With the increase of intrusions and compliance requirements (GDPR and others), companies must be very careful to detect even the most advanced attacks. Tools exist, very simple to deploy, but the effectiveness of which often depends on the quality of the configuration (definition of the behavioral basis).

The Wazuh community had adapted the software in the best possible way to support GDPR compliance.

The use of Wazuh’s file integrity monitoring and intrusion detection tools will enable the processing and control of personal information as well as protection through threat detection, facilitating compliance with security policies.

WOOPY, can i be notified of new alerts?

Yes, you can configure Wazuh to receive alerts on Slack, PagerDuty, or any modern system with APIs.

For Slack, the integration allows you to receive alerts in a Slack channel through inbound webhooks, a simple way to post messages from third-party apps (in this case, Wazuh).

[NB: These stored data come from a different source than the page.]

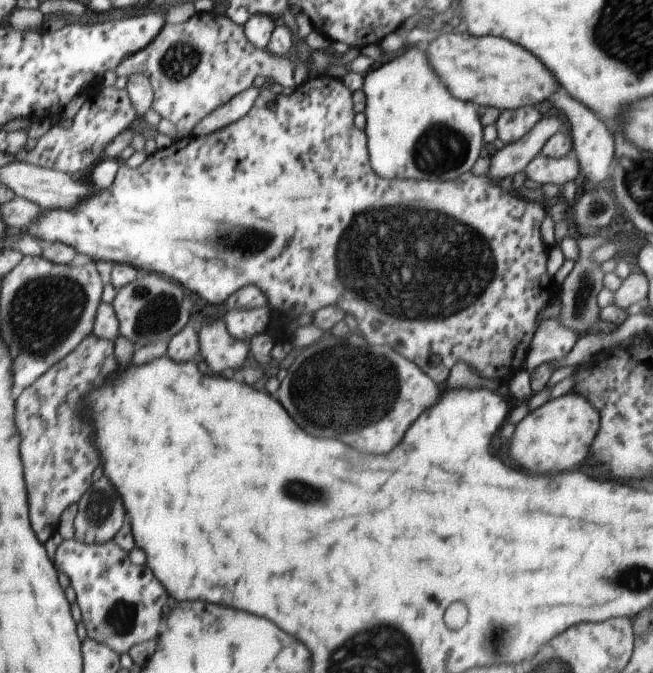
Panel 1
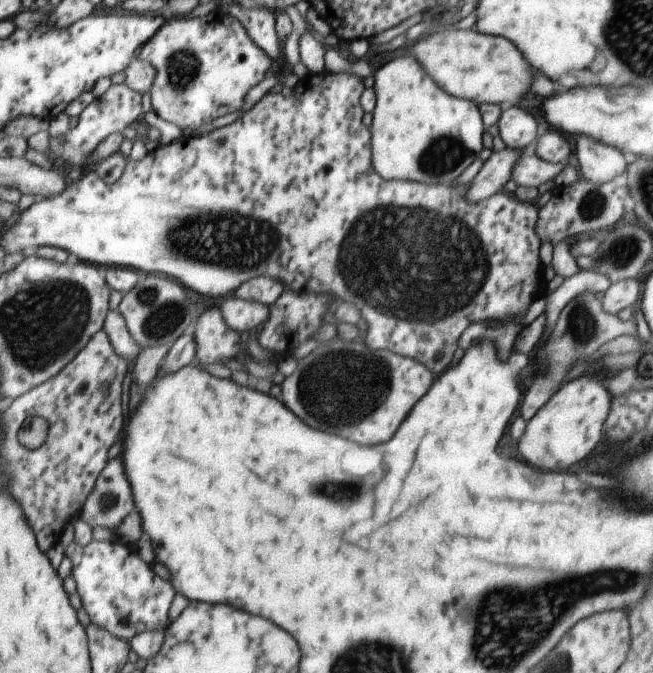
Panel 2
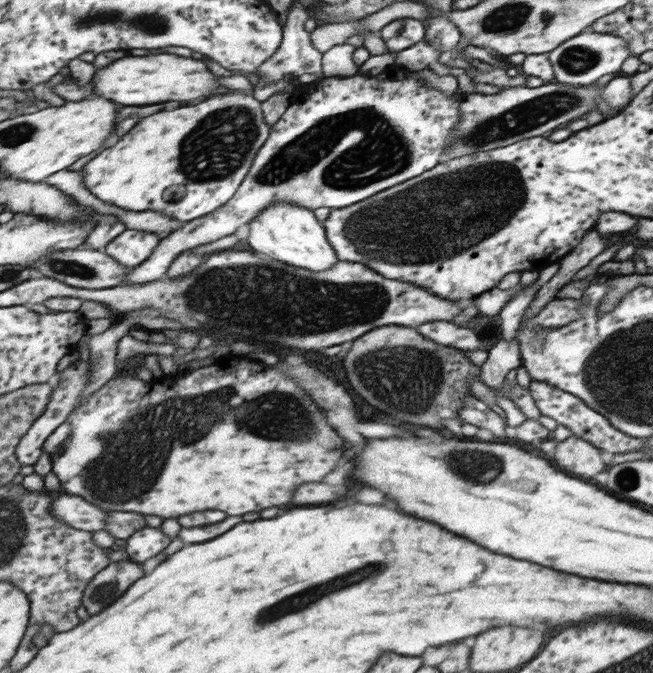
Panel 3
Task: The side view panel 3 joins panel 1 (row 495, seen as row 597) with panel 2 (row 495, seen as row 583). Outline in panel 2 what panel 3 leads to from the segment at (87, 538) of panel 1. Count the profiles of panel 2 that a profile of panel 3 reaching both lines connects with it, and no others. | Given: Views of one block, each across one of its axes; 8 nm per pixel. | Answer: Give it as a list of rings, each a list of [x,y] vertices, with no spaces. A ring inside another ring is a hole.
[[[114,455],[98,480],[97,488],[88,499],[81,519],[92,529],[96,527],[118,530],[138,508],[132,482],[126,472],[124,458]]]

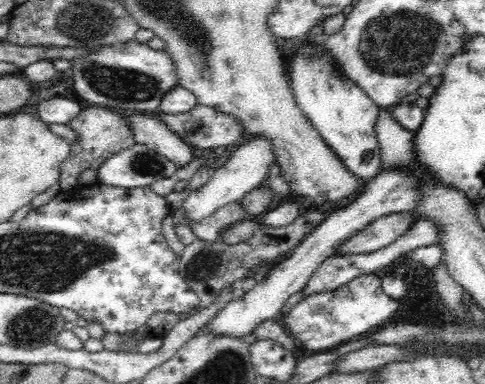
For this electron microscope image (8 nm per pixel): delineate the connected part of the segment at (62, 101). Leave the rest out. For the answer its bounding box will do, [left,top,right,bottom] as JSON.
[36,94,82,125]

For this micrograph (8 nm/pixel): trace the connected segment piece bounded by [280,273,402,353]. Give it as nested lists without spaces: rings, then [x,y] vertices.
[[[368,273],[353,278],[336,290],[304,297],[280,321],[301,348],[318,353],[330,352],[354,336],[366,336],[384,327],[386,322],[394,320],[400,308],[402,304],[398,297],[386,295],[382,290],[381,278],[375,273]]]

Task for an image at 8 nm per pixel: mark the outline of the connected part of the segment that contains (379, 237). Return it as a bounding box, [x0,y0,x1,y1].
[334,211,416,255]

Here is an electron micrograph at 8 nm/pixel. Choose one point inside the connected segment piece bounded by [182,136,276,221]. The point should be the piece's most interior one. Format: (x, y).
(246, 168)

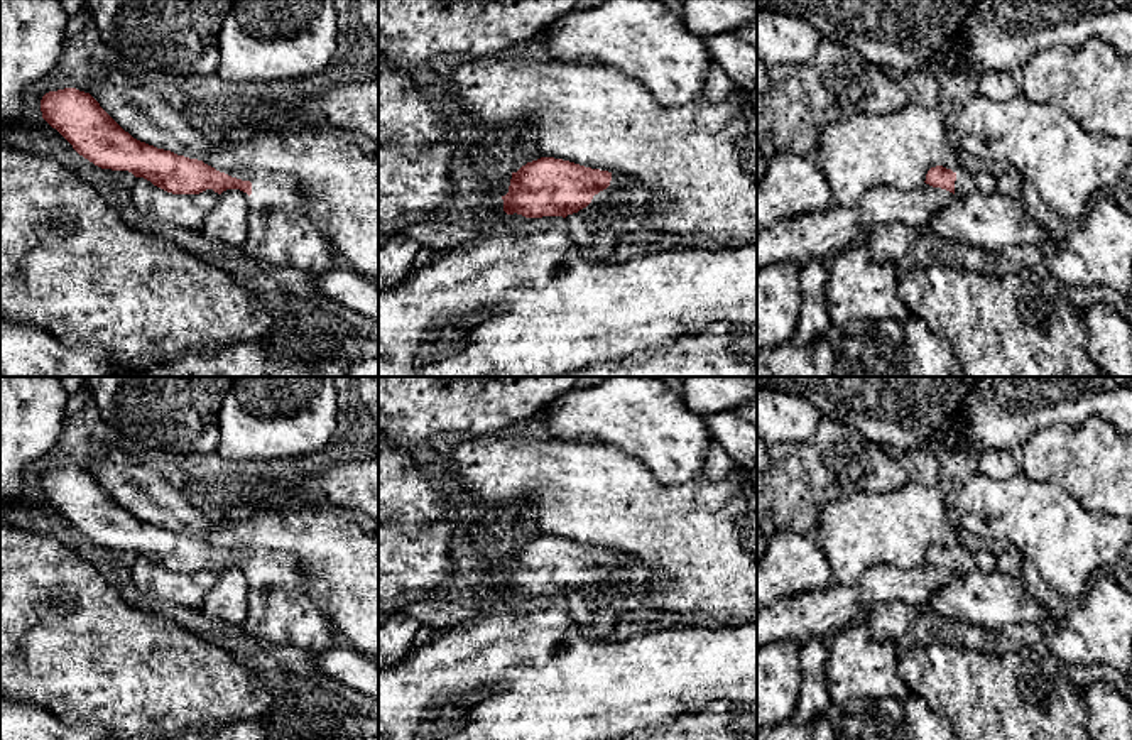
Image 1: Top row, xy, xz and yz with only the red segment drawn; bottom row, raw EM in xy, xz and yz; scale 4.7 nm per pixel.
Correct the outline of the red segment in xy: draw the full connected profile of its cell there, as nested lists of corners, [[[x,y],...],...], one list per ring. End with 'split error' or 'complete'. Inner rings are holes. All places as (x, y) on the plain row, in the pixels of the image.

Here is an example configuration for the Slack integration:

<integration><name>slack</name><hook_url>https://hooks.slack.com/services/...</hook_url> <!-- Replace with your Slack hook URL --><alert_format>json</alert_format></integration>

Hmm, what about the cost of maintenance ?

I admit that this is the least funny part, the Dark-Side of Wazuh : as you can understand, Wazuh is a platform which brings together several components (wazuh-manager, Elastic, Filebeat, etc..), for example for the version upgrade, it is necessary to update all the components, which complicates the operation and increases the risk of errors.
The procedure is well documented on the site, but here are some tips / recommendations:

  • Do not hesitate to save / copy your VM before the operation
  • Test the procedure on a test environment,
  • Check that the Kibana configuration (/etc/kibana/kibana.yml), has not been reset.
  • Check that the Filebeat configuration (/etc/filebeat/filebeat.yml), has not been reset.

Conclusion

We have seen how at Woop we use Wazuh in monitoring the security of environments, and how it is able to provide mechanisms to trigger automatic responses and block attacks in real time, and we are not the only, our friends at Valiuz, a Lille startup specializing in DATA, have also expressed their interest in using Wazuh.

This is a good open source HIDS system available for Linux environments in particular. But there are a few caveats here, setup and maintenance will take time and effort to run in production. If you want to run Wazuh in production, be sure to test it thoroughly in a test environment.